Miles de mexicanos y devotos católicos de múltiples nacionalidades se congregaron este viernes en la ciudad de Nueva York en la icónica Catedral de San Patricio para asistir una misa que por décadas ha sido uno de los actos centrales y más multitudinarios del mundo a propósito de la celebración del Día de la Virgen Guadalupe, patrona de México y de las Américas
Este año los temores ante las políticas migratorias de la Casa Blanca fue un tema central en gran parte de las homilías sacerdotales y posiblemente en las oraciones de miles de inmigrantes de la nación azteca, una de las comunidades latinoamericanas más numerosas en Nueva York.

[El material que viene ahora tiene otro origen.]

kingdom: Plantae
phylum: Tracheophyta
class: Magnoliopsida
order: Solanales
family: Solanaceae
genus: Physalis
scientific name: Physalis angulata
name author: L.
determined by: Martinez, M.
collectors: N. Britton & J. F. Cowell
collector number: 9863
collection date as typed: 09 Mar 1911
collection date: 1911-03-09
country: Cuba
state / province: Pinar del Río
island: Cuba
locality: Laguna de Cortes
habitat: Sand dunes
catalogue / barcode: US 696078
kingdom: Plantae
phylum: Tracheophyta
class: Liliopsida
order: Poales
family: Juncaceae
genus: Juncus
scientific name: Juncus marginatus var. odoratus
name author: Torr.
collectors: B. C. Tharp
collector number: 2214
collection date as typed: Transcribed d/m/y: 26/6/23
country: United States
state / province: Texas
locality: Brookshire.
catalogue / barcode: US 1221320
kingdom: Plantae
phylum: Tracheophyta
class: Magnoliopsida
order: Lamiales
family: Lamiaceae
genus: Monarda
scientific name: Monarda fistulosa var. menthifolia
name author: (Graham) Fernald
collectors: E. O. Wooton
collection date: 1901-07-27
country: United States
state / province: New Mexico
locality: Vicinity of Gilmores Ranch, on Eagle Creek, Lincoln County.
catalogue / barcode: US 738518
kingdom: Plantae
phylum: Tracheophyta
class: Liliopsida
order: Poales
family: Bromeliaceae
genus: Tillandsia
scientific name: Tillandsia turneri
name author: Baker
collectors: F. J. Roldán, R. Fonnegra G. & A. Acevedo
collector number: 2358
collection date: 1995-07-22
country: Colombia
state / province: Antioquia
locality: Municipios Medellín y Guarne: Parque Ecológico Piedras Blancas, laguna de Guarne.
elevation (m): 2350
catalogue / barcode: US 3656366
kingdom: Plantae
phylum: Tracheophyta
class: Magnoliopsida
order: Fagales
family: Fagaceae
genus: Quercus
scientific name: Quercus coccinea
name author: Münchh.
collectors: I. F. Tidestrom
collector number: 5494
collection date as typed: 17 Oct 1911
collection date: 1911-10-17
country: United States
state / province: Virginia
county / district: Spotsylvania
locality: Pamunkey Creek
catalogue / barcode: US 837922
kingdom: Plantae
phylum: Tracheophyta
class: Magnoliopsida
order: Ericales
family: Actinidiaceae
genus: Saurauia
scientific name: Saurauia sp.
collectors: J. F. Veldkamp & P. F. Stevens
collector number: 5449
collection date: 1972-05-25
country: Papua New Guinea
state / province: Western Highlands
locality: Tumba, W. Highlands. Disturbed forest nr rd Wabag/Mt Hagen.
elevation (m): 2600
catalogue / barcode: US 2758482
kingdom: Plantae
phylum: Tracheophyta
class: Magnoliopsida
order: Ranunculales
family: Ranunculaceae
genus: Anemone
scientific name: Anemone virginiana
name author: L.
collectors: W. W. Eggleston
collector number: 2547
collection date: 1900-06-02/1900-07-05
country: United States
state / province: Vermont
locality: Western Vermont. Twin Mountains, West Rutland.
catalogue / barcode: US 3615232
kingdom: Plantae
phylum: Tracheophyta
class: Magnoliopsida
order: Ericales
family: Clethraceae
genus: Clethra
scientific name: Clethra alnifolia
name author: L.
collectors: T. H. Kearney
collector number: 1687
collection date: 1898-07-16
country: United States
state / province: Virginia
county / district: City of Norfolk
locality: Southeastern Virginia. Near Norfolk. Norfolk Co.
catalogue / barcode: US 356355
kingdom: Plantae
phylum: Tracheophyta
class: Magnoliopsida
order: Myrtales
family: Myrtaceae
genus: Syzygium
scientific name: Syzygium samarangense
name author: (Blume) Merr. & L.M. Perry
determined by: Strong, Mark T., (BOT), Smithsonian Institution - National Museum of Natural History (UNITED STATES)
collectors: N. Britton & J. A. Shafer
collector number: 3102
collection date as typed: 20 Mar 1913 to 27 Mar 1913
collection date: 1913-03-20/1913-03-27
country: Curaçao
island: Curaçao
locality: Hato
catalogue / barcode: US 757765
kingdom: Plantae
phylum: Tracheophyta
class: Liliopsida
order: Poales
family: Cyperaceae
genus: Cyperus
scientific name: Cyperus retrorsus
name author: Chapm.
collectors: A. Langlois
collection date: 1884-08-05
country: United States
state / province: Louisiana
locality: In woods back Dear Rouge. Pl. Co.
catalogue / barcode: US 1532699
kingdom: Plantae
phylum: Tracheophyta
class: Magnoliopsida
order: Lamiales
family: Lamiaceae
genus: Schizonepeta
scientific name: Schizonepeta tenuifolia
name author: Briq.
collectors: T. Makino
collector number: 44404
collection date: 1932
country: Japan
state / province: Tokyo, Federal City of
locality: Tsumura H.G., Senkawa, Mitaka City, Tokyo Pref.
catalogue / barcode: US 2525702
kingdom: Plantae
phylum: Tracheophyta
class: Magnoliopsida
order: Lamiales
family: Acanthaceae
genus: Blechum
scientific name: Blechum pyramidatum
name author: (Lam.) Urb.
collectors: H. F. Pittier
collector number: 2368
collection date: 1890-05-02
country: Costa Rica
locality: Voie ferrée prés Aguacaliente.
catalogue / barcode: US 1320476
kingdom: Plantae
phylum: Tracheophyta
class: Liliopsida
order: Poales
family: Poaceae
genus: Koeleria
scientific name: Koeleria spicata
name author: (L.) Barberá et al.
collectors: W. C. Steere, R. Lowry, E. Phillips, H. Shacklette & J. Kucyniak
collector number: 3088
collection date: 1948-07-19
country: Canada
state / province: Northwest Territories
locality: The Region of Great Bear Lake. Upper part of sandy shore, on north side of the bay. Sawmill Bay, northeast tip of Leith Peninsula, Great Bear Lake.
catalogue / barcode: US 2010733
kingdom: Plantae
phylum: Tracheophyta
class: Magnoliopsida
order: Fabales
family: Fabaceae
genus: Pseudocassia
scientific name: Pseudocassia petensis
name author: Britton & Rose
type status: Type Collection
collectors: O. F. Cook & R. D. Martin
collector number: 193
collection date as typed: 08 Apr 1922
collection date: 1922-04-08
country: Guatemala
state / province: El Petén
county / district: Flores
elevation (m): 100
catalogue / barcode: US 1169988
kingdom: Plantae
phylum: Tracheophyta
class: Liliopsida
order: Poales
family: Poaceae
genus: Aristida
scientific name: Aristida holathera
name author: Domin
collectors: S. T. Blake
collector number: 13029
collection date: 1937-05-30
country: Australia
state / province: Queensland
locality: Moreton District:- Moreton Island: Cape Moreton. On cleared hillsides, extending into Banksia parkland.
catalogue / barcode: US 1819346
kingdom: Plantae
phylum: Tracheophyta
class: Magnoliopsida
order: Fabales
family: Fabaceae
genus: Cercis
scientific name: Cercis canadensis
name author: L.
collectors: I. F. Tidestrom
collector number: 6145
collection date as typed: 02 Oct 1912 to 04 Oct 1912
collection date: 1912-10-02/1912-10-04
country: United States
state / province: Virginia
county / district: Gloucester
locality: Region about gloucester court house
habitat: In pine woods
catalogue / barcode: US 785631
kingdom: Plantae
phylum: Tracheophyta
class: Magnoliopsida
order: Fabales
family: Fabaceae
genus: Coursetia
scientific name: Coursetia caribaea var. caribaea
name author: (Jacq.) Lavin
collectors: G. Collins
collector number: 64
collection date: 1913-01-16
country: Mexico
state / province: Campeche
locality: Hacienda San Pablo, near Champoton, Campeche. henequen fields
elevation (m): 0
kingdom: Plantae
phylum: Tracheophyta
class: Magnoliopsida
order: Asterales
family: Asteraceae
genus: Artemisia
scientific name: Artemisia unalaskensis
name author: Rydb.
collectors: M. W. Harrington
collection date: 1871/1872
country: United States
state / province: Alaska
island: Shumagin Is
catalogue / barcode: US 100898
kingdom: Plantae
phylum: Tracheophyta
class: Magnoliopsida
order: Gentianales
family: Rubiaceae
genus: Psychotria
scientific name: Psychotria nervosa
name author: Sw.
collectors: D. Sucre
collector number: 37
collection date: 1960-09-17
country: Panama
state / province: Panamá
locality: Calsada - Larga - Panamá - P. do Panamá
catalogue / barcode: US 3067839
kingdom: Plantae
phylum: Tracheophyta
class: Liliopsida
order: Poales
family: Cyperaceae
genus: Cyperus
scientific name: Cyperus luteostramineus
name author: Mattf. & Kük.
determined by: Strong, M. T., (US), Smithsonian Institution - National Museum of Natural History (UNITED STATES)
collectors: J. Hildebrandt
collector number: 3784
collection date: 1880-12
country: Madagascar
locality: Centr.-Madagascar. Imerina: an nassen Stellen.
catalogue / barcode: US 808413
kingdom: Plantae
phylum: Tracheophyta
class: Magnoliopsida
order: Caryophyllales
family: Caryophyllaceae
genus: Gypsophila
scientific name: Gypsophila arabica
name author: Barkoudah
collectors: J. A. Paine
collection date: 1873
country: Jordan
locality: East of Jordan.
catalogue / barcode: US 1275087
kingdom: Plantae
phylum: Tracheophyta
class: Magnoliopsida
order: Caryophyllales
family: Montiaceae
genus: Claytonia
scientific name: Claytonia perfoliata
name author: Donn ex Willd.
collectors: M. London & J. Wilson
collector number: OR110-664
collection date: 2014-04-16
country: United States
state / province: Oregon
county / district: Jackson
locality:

“Por más de 12 años he venido aquí a esta iglesia a pedirle a nuestra patrona por mi estabilidad. Le hice la promesa que si obtenía mis papeles vendría a agradecerle hasta la muerte. Ella me lo concedió. Pero ahora no puedo ser indiferente al hecho de que a mis paisanos indocumentados los están persiguiendo, como si todos fuesen criminales. Vengo a dar gracias, pero también a pedirle que este país tenga más compasión con nuestra gente”, comentó Raúl Orozco, un trabajador de la construcción residenciado en El Bronx.
Las palabras de Raúl, no están lejos de la expresión del sacerdote mexicano Luis Saldaña, encargado de pronunciar el mensaje central en este acto eucarístico: “ustedes son el presente de una larga historia de migrantes, que han venido a la ciudad de Nueva York. Nosotros como institución siempre hemos abogado por la compasión a los más débiles. Y hoy quiero dirigirme a ustedes como una iglesia en el exilio. Esta celebración mariana nos recuerda la dignidad de cada uno de ustedes”.
En el imponente templo de la Quinta Avenida de Manhattan, concurrieron cerca de 3,000 devotos de las diferentes parroquias de los cincos condados, en un acto litúrgico comandado por el cardenal de Nueva York, Timothy Dolan y celebrado al ritmo de los mariachis.

Este viaje por décadas ha cobrado relevancia por su simbolismo religioso y social. Tiene como propósito reforzar el vínculo entre fieles católicos a ambos lados de la frontera. Y también llamar la atención sobre la situación de los migrantes mexicanos. Este mensaje en esta edición 2025, tomó mayor relevancia en el contexto de las políticas migratorias de la Administración Trump.
La denominada Carrera Antorcha Guadalupana siempre ha sido una manifestación en favor de la dignidad de los migrantes. Este colectivo está integrado en gran parte por madres y familiares de la diáspora y busca recordar que la migración es un acto de dignidad humana que debe ser respetado.
“¿Cuántas familias han sido separadas sin ninguna compasión en los últimos meses? ¿Cuántos de los nuestros han sido deportados sin tener ningún antecedente criminal y ya sentían este país como su casa? Es un momento muy duro. Por ello es más importante mantenernos unidos espiritualmente. La devoción por nuestra virgen de Guadalupe nos ayuda a hacer comunidad”, explicó María González, una educadora poblana quien por dos décadas ha estado muy cerca de estas actividades.